What a Flatpak or appimage (ignoring goofy aah snaps) really does is allow a developer to update dependencies for their application at their own pace without having to play catchup when something inevitably breaks due to an update. It allows for a more stable system. As a Debian Bro, you might not need that, but on rolling-release distros like Arch and funky distros like Manjaro that can be very much welcome.
Yes I enjoy that extra stability and organization, especially as I use a rolling distro as a gamer. Hearing talk about Flatpak I disliked it but I decided to try it out after Steam Native bugged due to a system library update. I enjoy it now also because it feels good that installing apps don’t get a root password and scatter files everywhere they please in the system.

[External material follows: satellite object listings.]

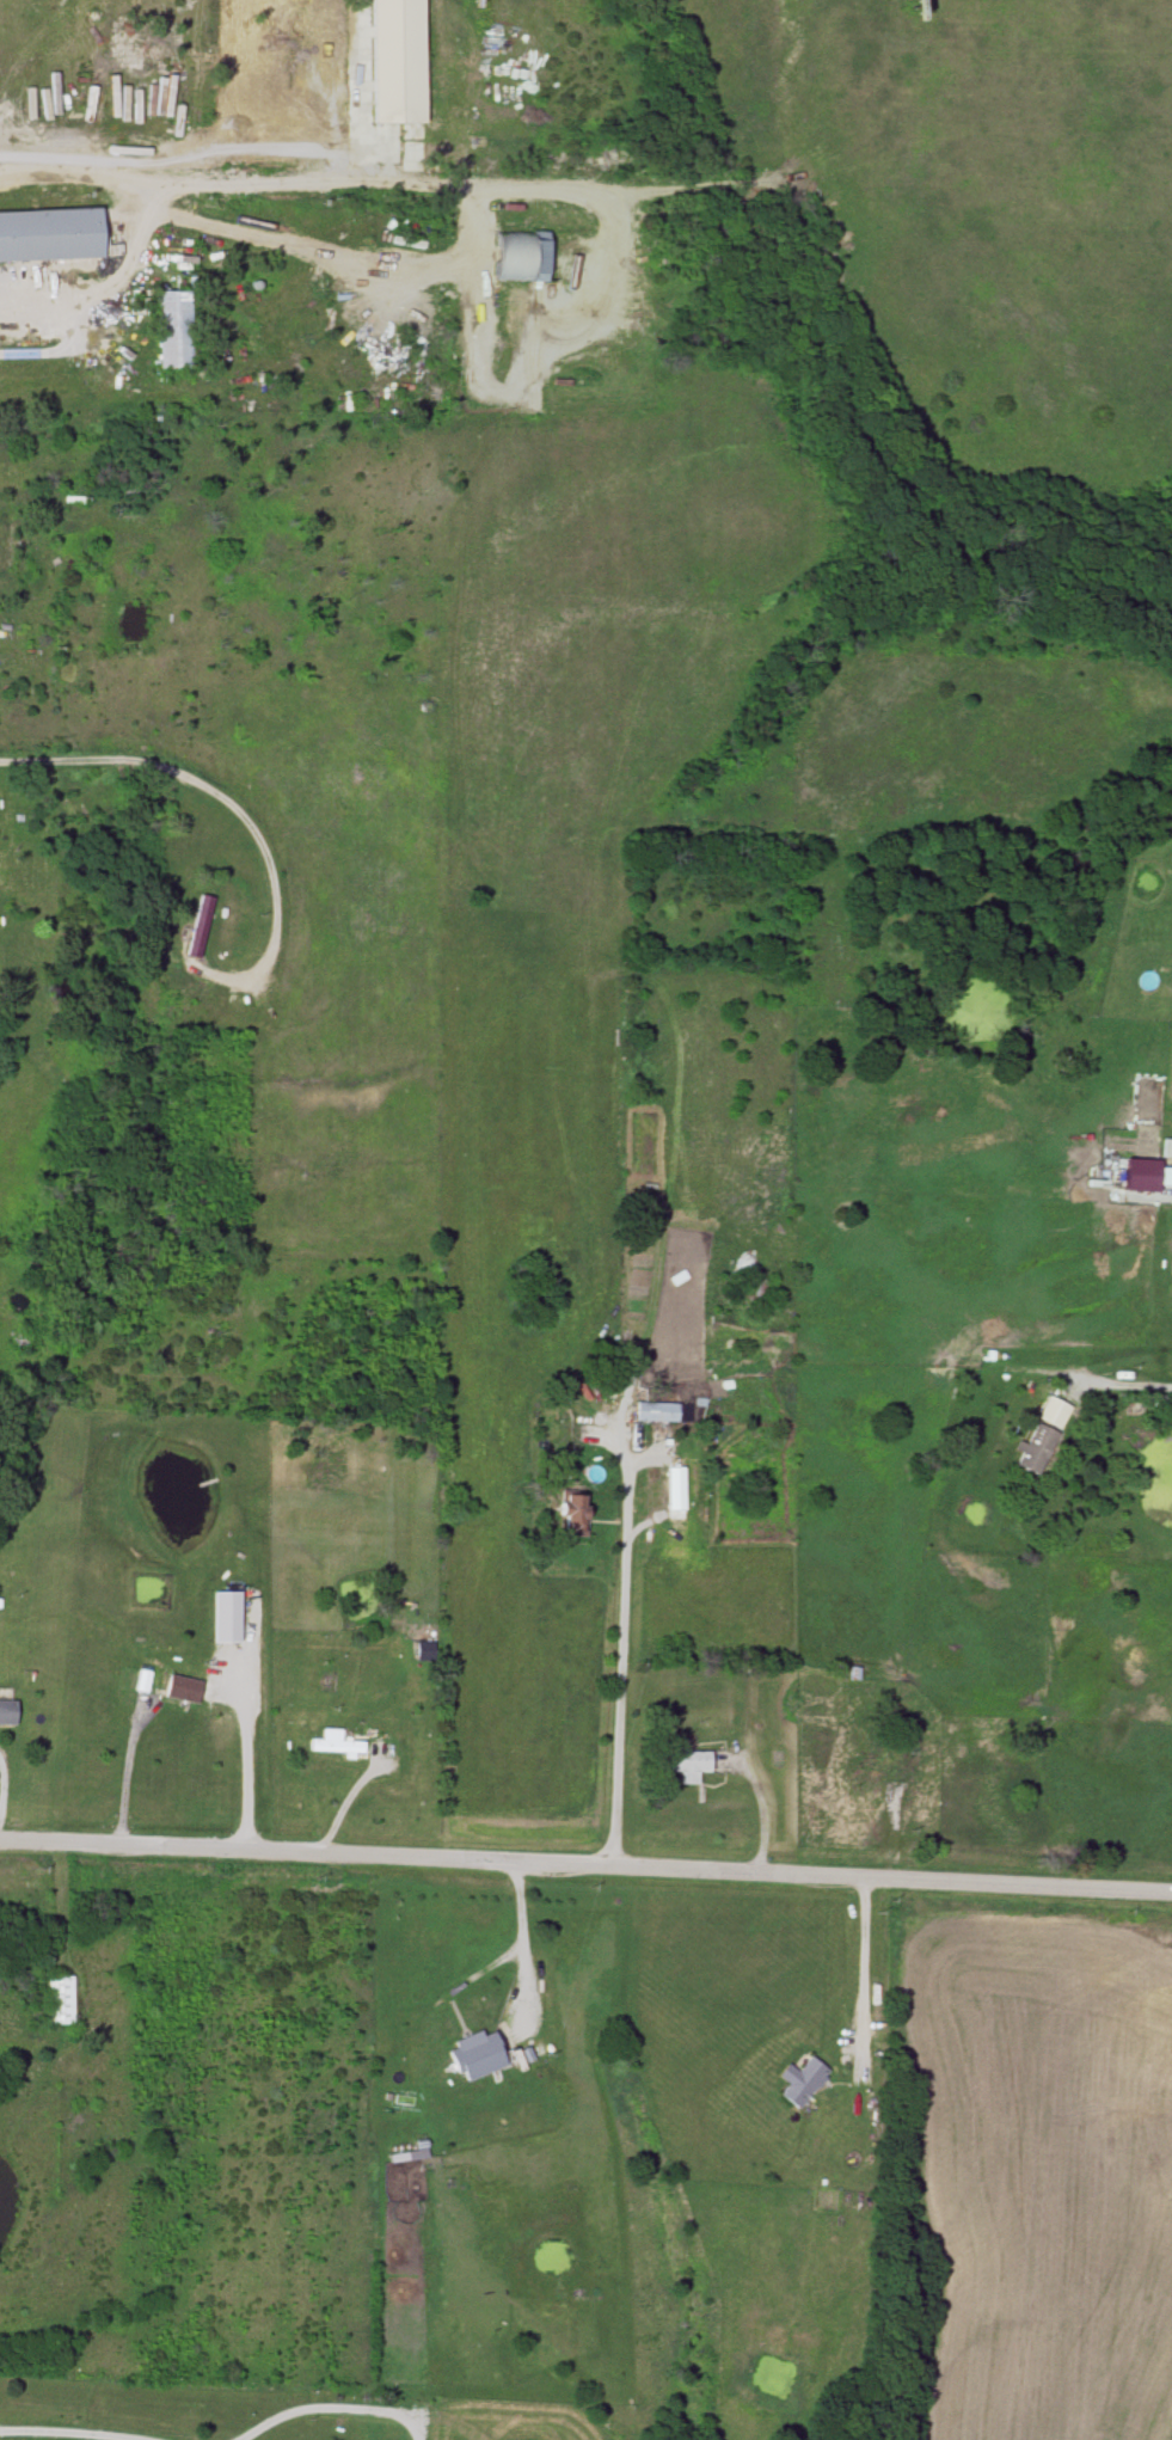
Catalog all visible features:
building: (390, 62)
road: (308, 178)
road: (150, 222)
building: (46, 236)
road: (316, 249)
building: (516, 256)
road: (613, 262)
road: (479, 276)
building: (168, 330)
road: (237, 814)
building: (196, 927)
building: (1170, 1269)
road: (1120, 1379)
building: (655, 1413)
building: (1048, 1413)
building: (1031, 1449)
building: (224, 1618)
road: (620, 1654)
building: (142, 1682)
building: (180, 1690)
building: (7, 1712)
building: (334, 1745)
building: (684, 1764)
road: (127, 1770)
road: (239, 1770)
building: (868, 1771)
road: (2, 1785)
road: (586, 1859)
road: (512, 1941)
building: (57, 2000)
road: (860, 2015)
road: (30, 2042)
building: (475, 2056)
building: (799, 2082)
road: (70, 2428)

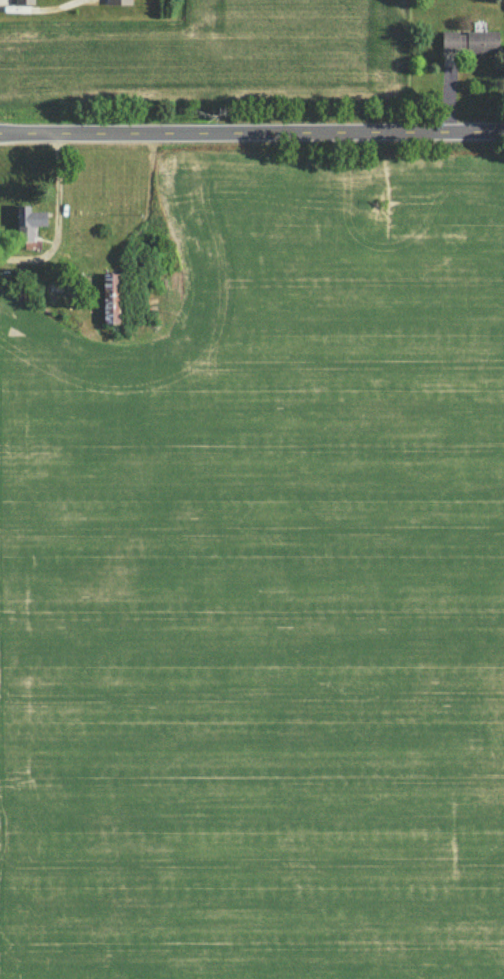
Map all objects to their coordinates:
building: (23, 2)
building: (469, 41)
road: (251, 132)
road: (56, 218)
building: (28, 222)
building: (111, 297)

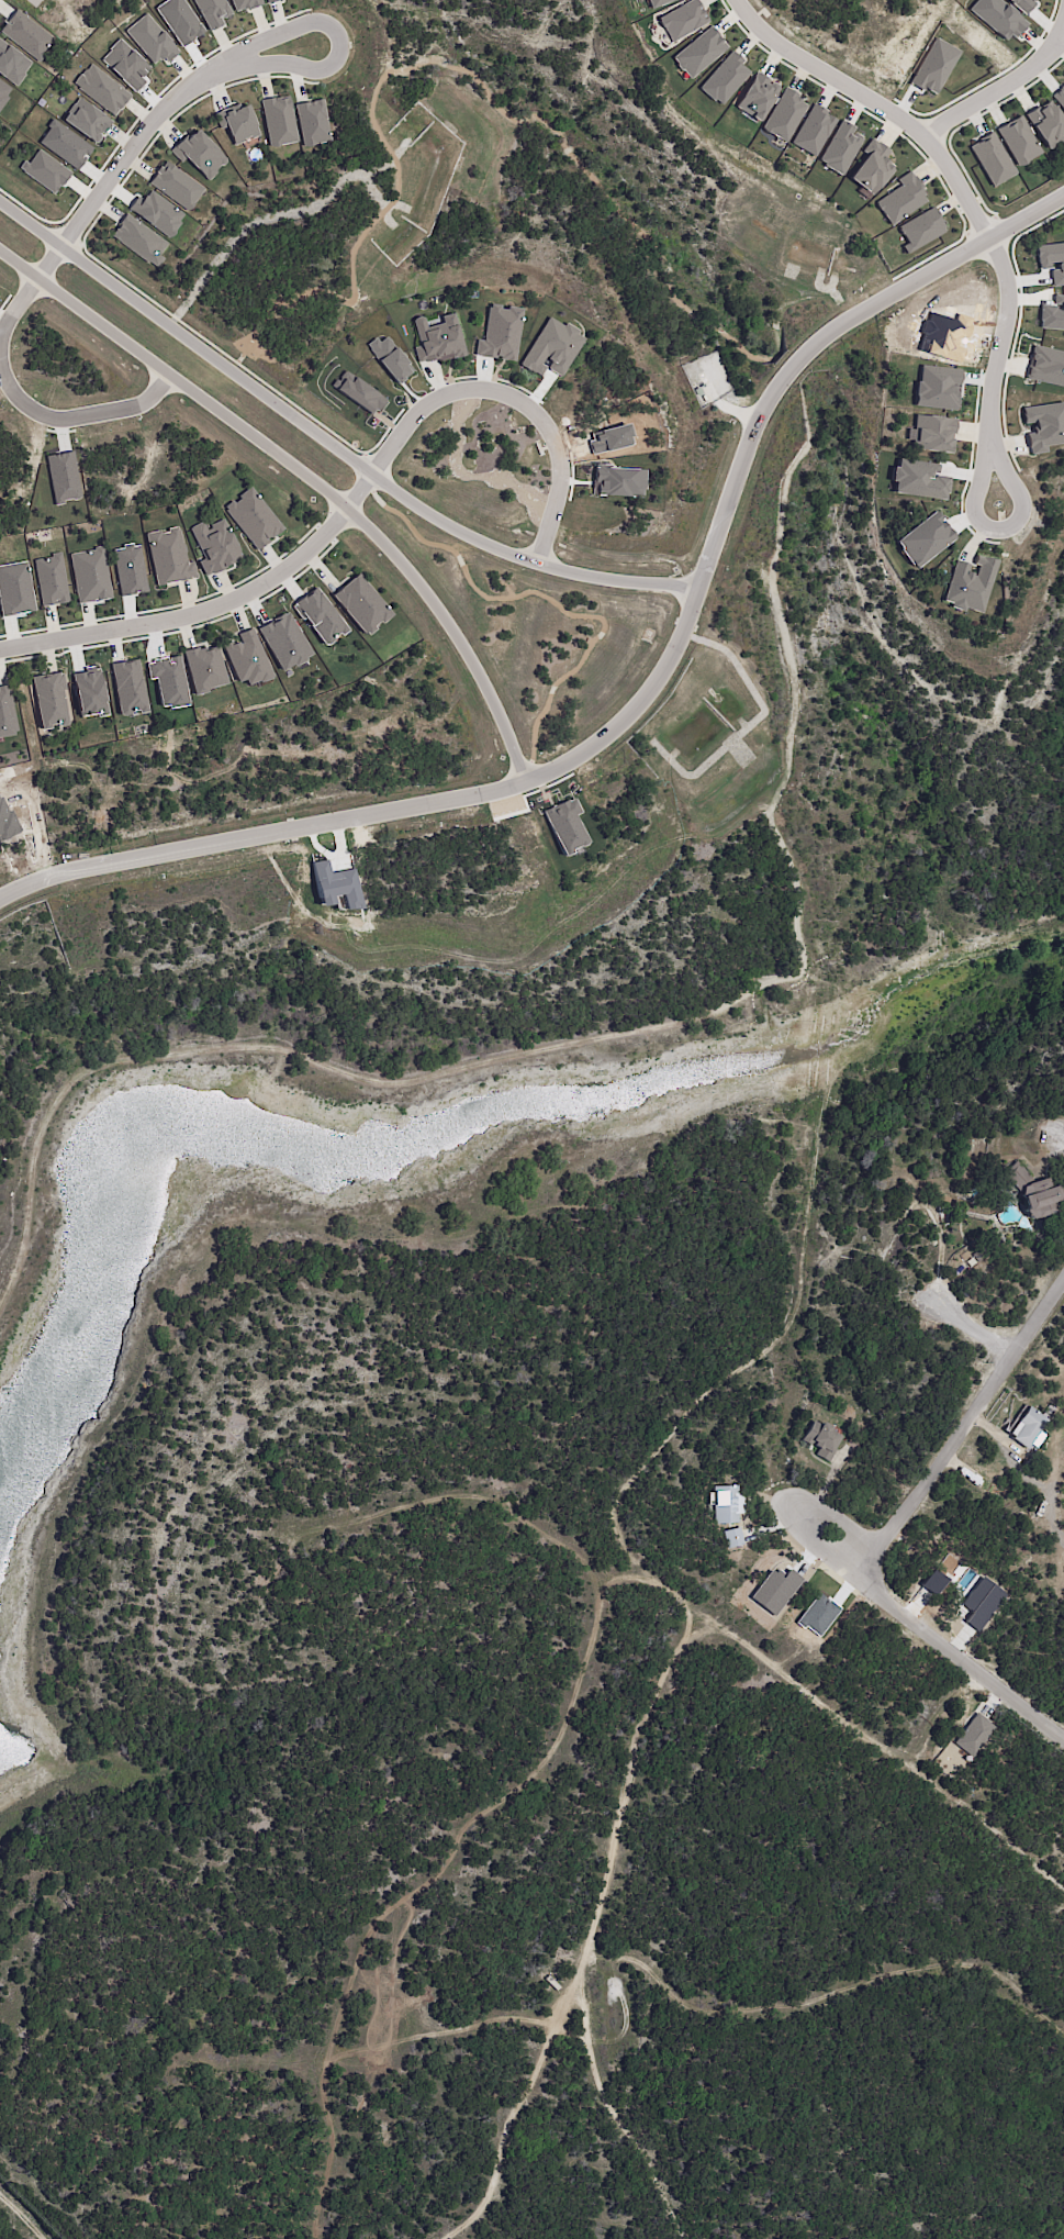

Bloat is often held up as the ultimate evil without further ado, scaring everybody. I think a little extra disk space would be more concerning on an embedded system. Snap is also aimed at embedded systems btw.
Snaps benefit Canonical. They’re trying to build their own walled garden, and anyone else benefiting is not a consideration.
Flatpaks are different, because they aren’t purpose-built to benefit a single company. I wouldn’t use them to install most things, but there’s a few places where there’s benefits for at least some people. It’s a lot easier to maintain large projects like Firefox on older distro releases for example. You get sandboxing, so that say a bug in Firefox won’t let malicious javascript take over your system. It lets vendors release closed source software that would never be included in your distro’s repos. These are all things that may not benefit you, but in theory they’ll benefit enough people that it’s worth it.
I’ve also moved onto NixOS so don’t use either one anyways. I think Nix or something like it is the future, even if you’re running a more traditional distro, though that might just be misplaced optimism, see the success of worse is better.
That’s a fascinating topic, and I wonder how AppImages sit in this argument.
AppImages are kind of harmless in this, as they are just bundled up binaries and dependencies. They don’t force you into a store, update system or even installing of the app, they are just files that sit on drive. They can be very useful if you want to quickly change between old and new versions of an app.
They wouldn’t work for replacing a traditional Linux package manager, but as for portable Linux binaries, I quite like them.
OH I asked a question like that not to long ago. Appimages do tend to be smaller, they have sandboxing, and getting updates can be hard. Sometime you have just download the new appimage and delete the old one. Other then that is does serve the same function of universal install format.
As for Flatpaks: Me. It’s easier, simpler, cleaner, more secure and overall more convenient. It’s like on mobile, permission based. But without the shady corporations behind it.
About Snaps: some edge devs but more importantly: Canonical.